*Text:*
# Over planting?



## jrsticks (Mar 16, 2011)

Can you over plant a small tank(7.8 Gal)? How far should each stem be apart. How much room between plants?


----------



## psusaxman2000 (Dec 22, 2009)

The way the tank looks is all in the user. You can take a look at my 55 tank below, but the concept can be used for any size. You just need to understand what type of plants you can grow under your lights and the manner in which you fertilize your plants. I've found that most hobbyists tend to like tight bunches of their plants to give it a more full look, but if you are going for a focal point, you my have "blank" spots in your setup.

Kenny


----------



## XMX (Feb 17, 2011)

I've been told to space stem plants about 1 inch apart. This gives it a little bit of room to grow. Plus most stem plants grow side shoots, which will fill in very nicely.


----------



## anubias6439 (Sep 7, 2010)

*Dataset extract:*

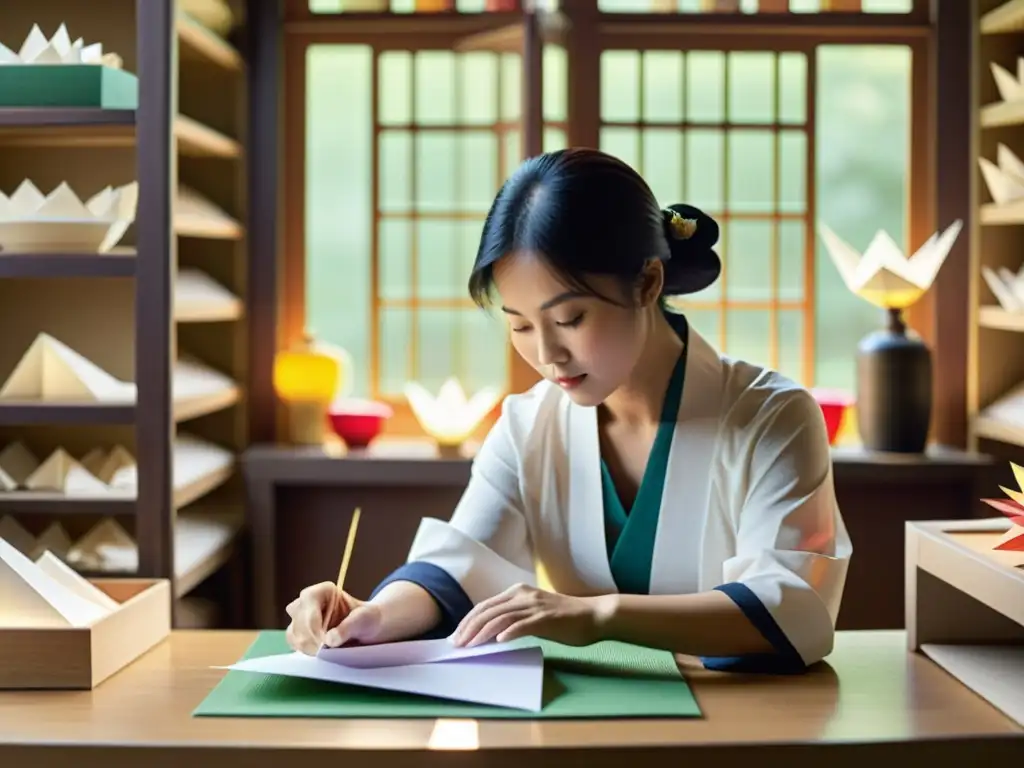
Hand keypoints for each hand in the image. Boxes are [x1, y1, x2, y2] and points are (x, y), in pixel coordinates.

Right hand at [284, 582, 383, 654]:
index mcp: (323, 590)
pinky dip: (305, 650)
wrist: (368, 629)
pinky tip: (320, 652)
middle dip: (312, 639)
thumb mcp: (364, 620)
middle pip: (299, 620)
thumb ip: (348, 627)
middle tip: (327, 650)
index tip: (325, 643)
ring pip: (293, 632)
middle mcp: (308, 600)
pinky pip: (293, 641)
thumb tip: (329, 640)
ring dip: (308, 646)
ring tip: (326, 651)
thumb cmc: (367, 619)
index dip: (314, 625)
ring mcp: (300, 616)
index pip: (308, 603)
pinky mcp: (299, 631)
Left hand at [451, 583, 604, 647]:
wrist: (593, 616)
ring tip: (470, 646)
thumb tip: (491, 634)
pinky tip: (499, 642)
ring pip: (501, 617)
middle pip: (488, 610)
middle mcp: (523, 595)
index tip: (457, 636)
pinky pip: (523, 625)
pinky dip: (509, 632)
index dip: (468, 620)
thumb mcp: (534, 613)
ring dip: (482, 633)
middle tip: (457, 644)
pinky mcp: (546, 618)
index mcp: (518, 592)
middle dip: (469, 628)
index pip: (486, 605)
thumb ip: (514, 618)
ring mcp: (535, 606)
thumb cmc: (564, 619)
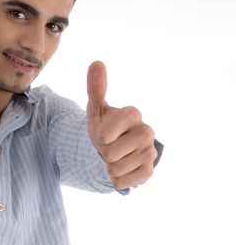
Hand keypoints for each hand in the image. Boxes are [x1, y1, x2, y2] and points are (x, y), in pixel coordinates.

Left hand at [86, 61, 157, 188]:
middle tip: (109, 146)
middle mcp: (145, 131)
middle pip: (110, 152)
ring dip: (109, 166)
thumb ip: (96, 87)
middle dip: (103, 152)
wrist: (113, 149)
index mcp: (132, 114)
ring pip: (115, 168)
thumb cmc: (104, 126)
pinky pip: (123, 182)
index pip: (107, 133)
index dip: (102, 135)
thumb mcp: (96, 108)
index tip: (104, 132)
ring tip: (115, 156)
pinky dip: (117, 179)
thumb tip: (97, 62)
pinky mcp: (149, 171)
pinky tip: (122, 169)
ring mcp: (149, 152)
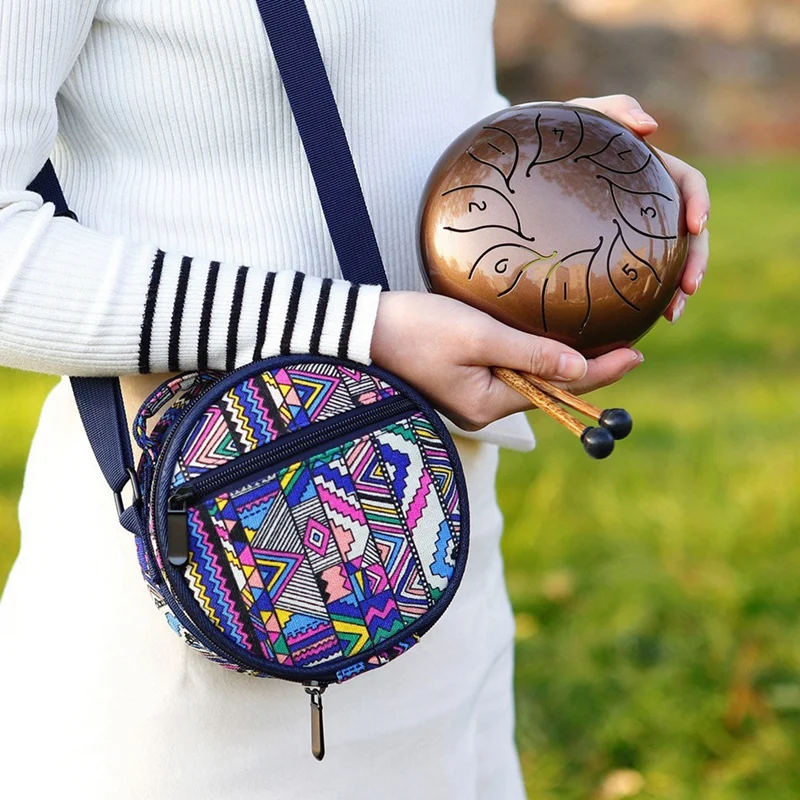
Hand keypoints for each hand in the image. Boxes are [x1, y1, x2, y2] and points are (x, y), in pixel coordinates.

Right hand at [370, 292, 642, 429]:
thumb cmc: (415, 329)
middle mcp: (483, 408)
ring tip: (597, 344)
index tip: (637, 355)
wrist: (361, 328)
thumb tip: (578, 367)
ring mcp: (471, 396)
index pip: (557, 389)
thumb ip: (528, 352)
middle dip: (586, 370)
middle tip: (627, 348)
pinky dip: (532, 358)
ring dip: (559, 363)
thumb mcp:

*Instructions:*
1. Please rewrite the paragraph in the planting thread that begins "The way the tank looks" as a short bulleted list, keeping its main facts.
2. Carry on the thread about over planting a small tank from the point where it stops.

*Responses per task:*
1.
- How the tank looks is up to its owner; the idea applies to a tank of any size, not only the poster's 55.
- You need to know which plants can grow under your lights and how you fertilize them.
- Most hobbyists like tight bunches of plants for a fuller look.
- A setup built around a focal point may have "blank" spots.

2.
it depends of the species of plant. For smaller species such as Rotala rotundifolia, a one inch spacing is good, but for larger stems such as Hygrophila corymbosa you need more space such 2-3 inches to get good compact growth. Use discretion- if you see that some stems are outcompeting each other and that the leaves are browning below, this may be a sign of them not getting enough light.


----------



## niko (Jan 28, 2004)

The general rule of thumb is that the spacing between stem plants needs to be +/- 0.9x the max. length of the leaves. 

This leaves enough room between the plants so water can freely flow and provide nutrients/remove waste. But also the plants do not look to far apart.

There are many more useful rules and calculations in this hobby. Fertilization being #1. If we paid more attention to these rules/formulas we would have much less issues with our tanks.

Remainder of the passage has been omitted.